(Recorded data)
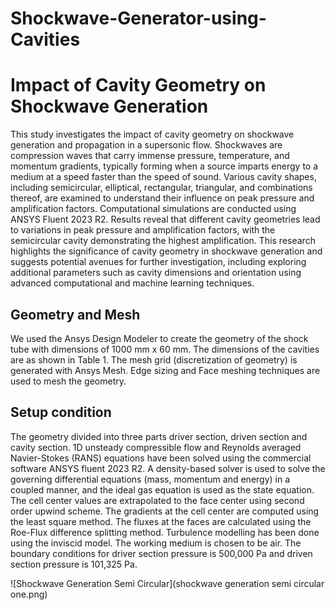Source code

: # Shockwave-Generator-using-Cavities
# Impact of Cavity Geometry on Shockwave Generation

This study investigates the impact of cavity geometry on shockwave generation and propagation in a supersonic flow. Shockwaves are compression waves that carry immense pressure, temperature, and momentum gradients, typically forming when a source imparts energy to a medium at a speed faster than the speed of sound. Various cavity shapes, including semicircular, elliptical, rectangular, triangular, and combinations thereof, are examined to understand their influence on peak pressure and amplification factors. Computational simulations are conducted using ANSYS Fluent 2023 R2. Results reveal that different cavity geometries lead to variations in peak pressure and amplification factors, with the semicircular cavity demonstrating the highest amplification. This research highlights the significance of cavity geometry in shockwave generation and suggests potential avenues for further investigation, including exploring additional parameters such as cavity dimensions and orientation using advanced computational and machine learning techniques.
## Geometry and Mesh

We used the Ansys Design Modeler to create the geometry of the shock tube with dimensions of 1000 mm x 60 mm. The dimensions of the cavities are as shown in Table 1. The mesh grid (discretization of geometry) is generated with Ansys Mesh. Edge sizing and Face meshing techniques are used to mesh the geometry.

##  Setup condition
The geometry divided into three parts driver section, driven
section and cavity section. 1D unsteady compressible flow
and Reynolds averaged Navier-Stokes (RANS) equations have
been solved using the commercial software ANSYS fluent
2023 R2. A density-based solver is used to solve the governing
differential equations (mass, momentum and energy) in a
coupled manner, and the ideal gas equation is used as the state
equation. The cell center values are extrapolated to the face
center using second order upwind scheme. The gradients at the
cell center are computed using the least square method. The
fluxes at the faces are calculated using the Roe-Flux difference
splitting method. Turbulence modelling has been done using
the inviscid model. The working medium is chosen to be air.
The boundary conditions for driver section pressure is 500,000
Pa and driven section pressure is 101,325 Pa.

![Shockwave Generation Semi Circular](shockwave generation semi circular one.png)

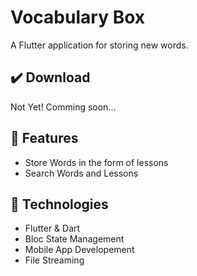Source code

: # Vocabulary Box

A Flutter application for storing new words.

## ✔️ Download
Not Yet! Comming soon...

## 🚀 Features
* Store Words in the form of lessons
* Search Words and Lessons

## 🦍 Technologies
* Flutter & Dart
* Bloc State Management
* Mobile App Developement
* File Streaming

About this task:
Could you render every line of the entries above as a Markdown table with the columns "Row" and "Line", skipping blank lines and leaving the pictures out?

Answer to this exercise:
| Row | Line |
|---|---|
| 1 | Source code |
| 2 | : # Shockwave-Generator-using-Cavities |
| 3 | # Impact of Cavity Geometry on Shockwave Generation |
| 4 | This study investigates the impact of cavity geometry on shockwave generation and propagation in a supersonic flow. Shockwaves are compression waves that carry immense pressure, temperature, and momentum gradients, typically forming when a source imparts energy to a medium at a speed faster than the speed of sound. Various cavity shapes, including semicircular, elliptical, rectangular, triangular, and combinations thereof, are examined to understand their influence on peak pressure and amplification factors. Computational simulations are conducted using ANSYS Fluent 2023 R2. Results reveal that different cavity geometries lead to variations in peak pressure and amplification factors, with the semicircular cavity demonstrating the highest amplification. This research highlights the significance of cavity geometry in shockwave generation and suggests potential avenues for further investigation, including exploring additional parameters such as cavity dimensions and orientation using advanced computational and machine learning techniques. |
| 5 | ## Geometry and Mesh |
| 6 | We used the Ansys Design Modeler to create the geometry of the shock tube with dimensions of 1000 mm x 60 mm. The dimensions of the cavities are as shown in Table 1. The mesh grid (discretization of geometry) is generated with Ansys Mesh. Edge sizing and Face meshing techniques are used to mesh the geometry. |
| 7 | ##  Setup condition |
| 8 | The geometry divided into three parts driver section, driven |
| 9 | section and cavity section. 1D unsteady compressible flow |
| 10 | and Reynolds averaged Navier-Stokes (RANS) equations have |
| 11 | been solved using the commercial software ANSYS fluent |
| 12 | 2023 R2. A density-based solver is used to solve the governing |
| 13 | differential equations (mass, momentum and energy) in a |
| 14 | coupled manner, and the ideal gas equation is used as the state |
| 15 | equation. The cell center values are extrapolated to the face |
| 16 | center using second order upwind scheme. The gradients at the |
| 17 | cell center are computed using the least square method. The |
| 18 | fluxes at the faces are calculated using the Roe-Flux difference |
| 19 | splitting method. Turbulence modelling has been done using |
| 20 | the inviscid model. The working medium is chosen to be air. |
| 21 | The boundary conditions for driver section pressure is 500,000 |
| 22 | Pa and driven section pressure is 101,325 Pa. |
| 23 | ![Shockwave Generation Semi Circular](shockwave generation semi circular one.png) |
| 24 | Source code |
| 25 | : # Vocabulary Box |
| 26 | A Flutter application for storing new words. |
| 27 | ## ✔️ Download |
| 28 | Not Yet! Comming soon... |
| 29 | ## 🚀 Features |
| 30 | * Store Words in the form of lessons |
| 31 | * Search Words and Lessons |
| 32 | ## 🦍 Technologies |
| 33 | * Flutter & Dart |
| 34 | * Bloc State Management |
| 35 | * Mobile App Developement |
| 36 | * File Streaming |